The test run will also produce a short summary of statistics which is printed to standard output by default but that can be written to a specific file path using the --perf-tests-report command line option.

Try out the Ledger API Test Tool against DAML Sandbox

If you wanted to test out the tool, you can run it against DAML Sandbox. To do this:

$ java -jar ledger-api-test-tool.jar --extract
$ daml sandbox *.dar
$ java -jar ledger-api-test-tool.jar localhost:6865

This should always succeed, as the Sandbox is tested to correctly implement the Ledger API. This is useful if you do not have yet a custom Ledger API endpoint.

Using the tool with a known-to-be-faulty Ledger API implementation

Use flag --must-fail if you expect one or more or the scenario tests to fail. If enabled, the tool will return the success exit code when at least one test fails, and it will return a failure exit code when all tests succeed:

java -jar ledger-api-test-tool.jar --must-fail localhost:6865

This is useful during development of a DAML ledger implementation, when tool needs to be used against a known-to-be-faulty implementation (e.g. in CI). It will still print information about failed tests.

Tuning the testing behaviour of the tool

Use the command line option --timeout-scale-factor to tune timeouts applied
by the tool.
  • Set --timeout-scale-factor to a floating point value higher than 1.0 to make the tool wait longer for expected events coming from the DAML ledger implementation under test. Conversely use values smaller than 1.0 to make it wait shorter.

Verbose output

Use the command line option --verbose to print full stack traces on failures.

Concurrent test runs

To minimize concurrent runs of tests, --concurrent-test-runs can be set to 1 or 2. The default value is the number of processors available.

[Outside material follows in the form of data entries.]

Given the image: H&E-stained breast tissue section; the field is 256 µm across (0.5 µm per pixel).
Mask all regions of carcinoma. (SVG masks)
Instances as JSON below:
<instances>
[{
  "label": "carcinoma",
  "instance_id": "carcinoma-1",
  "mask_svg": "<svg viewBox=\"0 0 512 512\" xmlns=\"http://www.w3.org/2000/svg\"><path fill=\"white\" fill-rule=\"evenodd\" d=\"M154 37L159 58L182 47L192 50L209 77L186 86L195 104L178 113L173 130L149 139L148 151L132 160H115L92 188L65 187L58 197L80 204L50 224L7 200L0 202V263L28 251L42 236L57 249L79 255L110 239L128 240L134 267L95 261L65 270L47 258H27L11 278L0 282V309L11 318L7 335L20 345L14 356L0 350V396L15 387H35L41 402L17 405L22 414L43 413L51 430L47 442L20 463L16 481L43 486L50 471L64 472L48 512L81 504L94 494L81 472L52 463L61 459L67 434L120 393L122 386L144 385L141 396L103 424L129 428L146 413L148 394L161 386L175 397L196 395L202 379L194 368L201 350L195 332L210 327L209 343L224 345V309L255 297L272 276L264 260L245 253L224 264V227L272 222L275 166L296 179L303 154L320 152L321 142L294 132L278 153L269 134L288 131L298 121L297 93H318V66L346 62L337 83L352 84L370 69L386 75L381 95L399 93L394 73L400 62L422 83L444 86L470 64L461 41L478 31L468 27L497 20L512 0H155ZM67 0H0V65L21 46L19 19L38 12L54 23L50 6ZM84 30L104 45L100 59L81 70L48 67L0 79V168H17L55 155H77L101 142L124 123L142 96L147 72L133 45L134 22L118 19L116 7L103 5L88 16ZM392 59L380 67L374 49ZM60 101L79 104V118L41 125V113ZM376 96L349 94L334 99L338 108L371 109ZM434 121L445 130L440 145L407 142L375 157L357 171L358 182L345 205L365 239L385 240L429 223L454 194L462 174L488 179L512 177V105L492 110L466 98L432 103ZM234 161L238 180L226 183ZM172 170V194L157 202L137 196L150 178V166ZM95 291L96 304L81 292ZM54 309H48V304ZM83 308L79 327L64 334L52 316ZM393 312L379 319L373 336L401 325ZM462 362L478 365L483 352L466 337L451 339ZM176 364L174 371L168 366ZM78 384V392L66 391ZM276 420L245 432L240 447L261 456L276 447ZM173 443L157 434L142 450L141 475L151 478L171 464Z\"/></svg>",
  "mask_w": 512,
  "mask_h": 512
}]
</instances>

Note that certain tests, known to be possibly interfering with others (e.g. configuration management), are always run sequentially and as the last tests in a run.

Retired tests

A few tests can be retired over time as they could be deemed not providing the necessary signal to a developer or operator that an integration correctly implements the DAML Ledger API. Those test will nominally be kept in the test suite for a time to prevent unwanted breakages of existing CI pipelines. They will however not be run and they will eventually be removed. You are advised to remove any explicit reference to those tests while they are in their deprecation period.

Retired tests are not listed when using --list or --list-all but can be included in a run using --include. In this case, nothing will be run and the test report will mention that the test has been retired and skipped.